SOURCE PASSAGE:
◇ ◇ ◇ ◇ ◇ ◇ ◇

Believe those who are seeking the truth. Doubt those who find it. Andre Gide

Tuesday, September 27, 2011

European banks and US dollars

I sometimes get asked why European banks are in apparent need of US dollars, and why the Fed is lending money to the European Central Bank (ECB).

Ah, the wacky world of international finance. I can't pretend to understand it fully--or even very well--but here are some thoughts nevertheless. (I'm learning a lot about this stuff from my colleague, Richard Anderson, but still lot's to learn!)

We have all heard about the apparent troubles European banks are having. They have (we believe) invested in the sovereign debt of fiscally strapped nations like Portugal and Greece; see here. Fine, you say. This might explain why they need short-term Euro financing, which the ECB can in principle supply. What the heck do they need USD for?

◇ ◇ ◇ ◇ ◇ ◇ ◇

EXERCISE TASK A:
Reproduce the post on European banks and US dollars, starting with "We have all" and going on through "need USD for?", but update it so that "Portugal" reads "Ireland".

◇ ◇ ◇ ◇ ◇ ◇ ◇

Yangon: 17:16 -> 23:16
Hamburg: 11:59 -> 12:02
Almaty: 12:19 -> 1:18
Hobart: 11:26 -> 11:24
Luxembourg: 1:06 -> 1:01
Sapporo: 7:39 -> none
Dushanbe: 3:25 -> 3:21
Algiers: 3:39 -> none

◇ ◇ ◇ ◇ ◇ ◇ ◇

EXERCISE TASK B:
Recast all the lines of the records as a Markdown table with the columns n and Line, giving each line its row number and omitting blank lines.

FULL ANSWER A:
We have all heard about the apparent troubles European banks are having. They have (we believe) invested in the sovereign debt of fiscally strapped nations like Ireland and Greece; see here. Fine, you say. This might explain why they need short-term Euro financing, which the ECB can in principle supply. What the heck do they need USD for?

FULL ANSWER B:
| n | Line |
|---|---|
| 1 | Yangon: 17:16 -> 23:16 |
| 2 | Hamburg: 11:59 -> 12:02 |
| 3 | Almaty: 12:19 -> 1:18 |
| 4 | Hobart: 11:26 -> 11:24 |
| 5 | Luxembourg: 1:06 -> 1:01 |
| 6 | Sapporo: 7:39 -> none |
| 7 | Dushanbe: 3:25 -> 3:21 |
| 8 | Algiers: 3:39 -> none |